Spanish Baroque Literature: Key Features, Themes, and Authors
Spanish Baroque Literature
Spanish Baroque literature is a literary period spanning approximately from the early works of Góngora and Lope de Vega in the 1580s until well into the eighteenth century. A characteristic of the 17th century is the Spanish literary baroque, which reached its zenith with prose writers such as Baltasar Gracián and Francisco de Quevedo, and playwrights such as Lope de Vega, Tirso de Molina, and Calderón de la Barca, as well as the poetic production of Quevedo, Lope, and Góngora.
The basic features of Spanish Baroque literature include a growing complexity in formal and thematic resources, focused on concern for the passage of time and loss of confidence in the ideals of the Renaissance Neoplatonists. There is a remarkable variety and diversity in the issues raised, attention to detail, and the desire to attract a broad audience, as exemplified by the rise of the new comedy lopesca. From the sensual dominant concern of the sixteenth century, there is a shift to an emphasis on moral values and teaching, with two currents: neostoicism and neoepicureanism. Gracián’s Criticón represents a reflection in the Baroque about man and the world, an awareness of disappointment, a vital pessimism (but not without hope), and a general crisis of values.

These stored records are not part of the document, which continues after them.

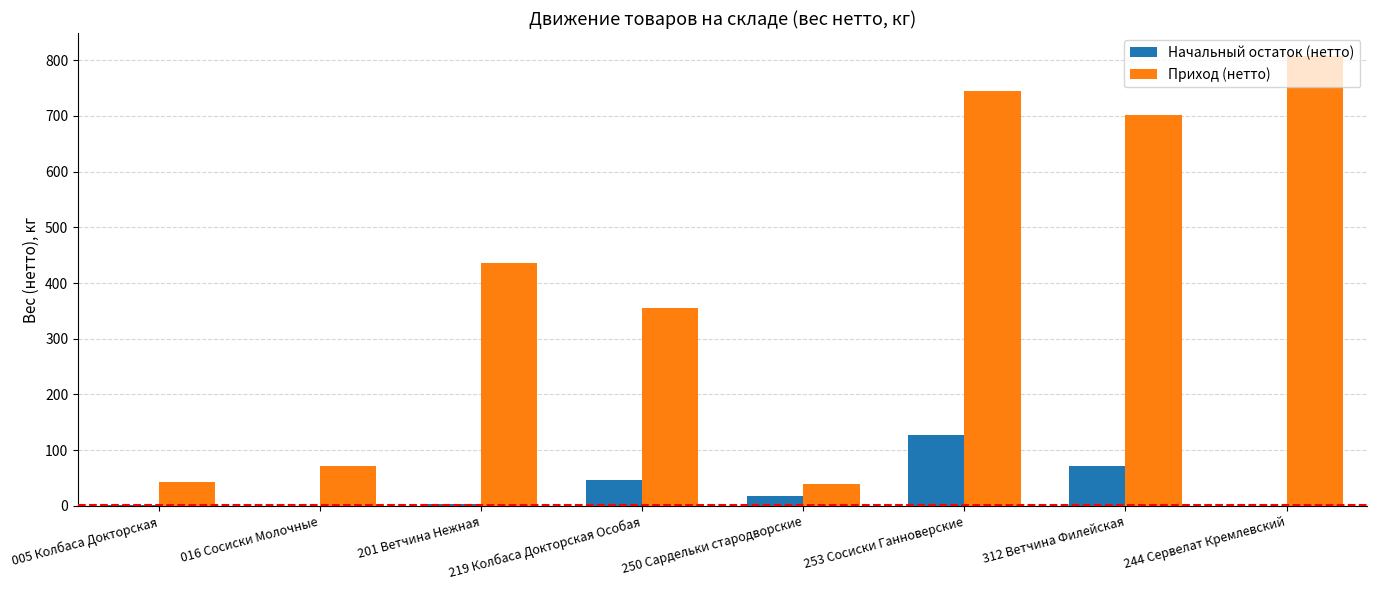

At which category is the sum across all series the highest?

253 Сосиски Ганноверские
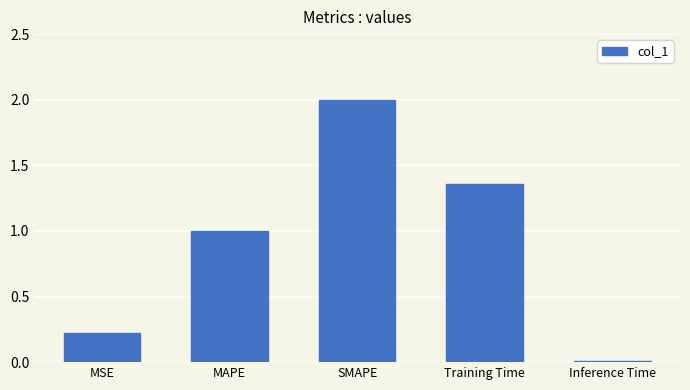

What is the approximate value at MAPE?

1.0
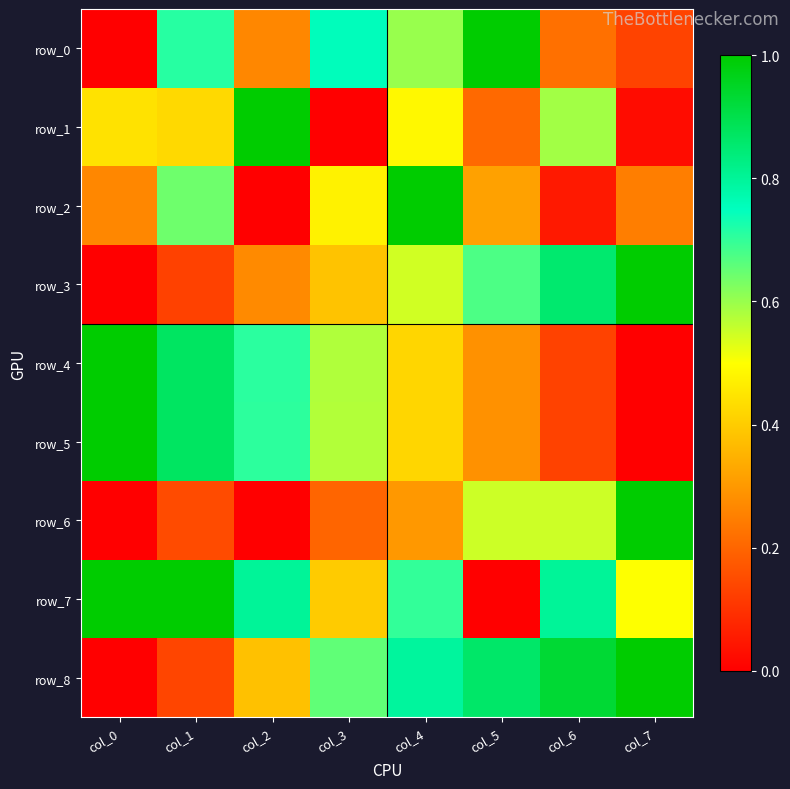

Rank the series by their maximum value, from highest to lowest.

row_0, row_1, row_2, row_3, row_4, row_5, row_6, row_7, row_8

Renaissance is the name given to a broad cultural revitalization movement that occurred in Western Europe in the fifteenth and sixteenth centuries. Its main exponents are in the field of art, but it also saw renewal in literature and the sciences, both natural and human.
The Renaissance is the result of the dissemination of ideas of humanism, which determined a new conception of man and the world.
The name Renaissance was used because it incorporates elements of classical culture. The term symbolizes the revival of knowledge and progress after centuries of dominance by a dogmatic mentality set in the Europe of the Middle Ages. This new stage called for a new way of seeing the world and the human being, interest in the arts, politics, and science, revising and replacing medieval theocentrism with a certain anthropocentrism.
Themes and Forms of Baroque Lyric Poetry
Lyric poetry reached high quality and variety in the seventeenth century. As a whole, baroque poetry presents great contrasts in theme (serious or inconsequential) and form (classical and popular). Góngora and Quevedo are the poets that best represent this variation. Metrically, the sonnet and romance reach great perfection, as well as the tenth (abab: ac: cdcd).
Conceptismo and Culteranismo
Traditionally, two styles are distinguished within Baroque literature: conceptismo and culteranismo. Conceptismo seeks a complicated expression, while culteranismo aims for a minority audience.
Conceptismo reflects the baroque aesthetic ingenuity in focusing on the game of ideas or concepts through antithesis, polysemies, paradoxes, etc.
Culteranismo, named after Góngora, aspired to create a poetic language different from the common language. Culteranismo is characterized by the intensification and accumulation of brilliant formal resources that pursue an embellished reality through abundant metaphors and images difficult to interpret, and hyperbole.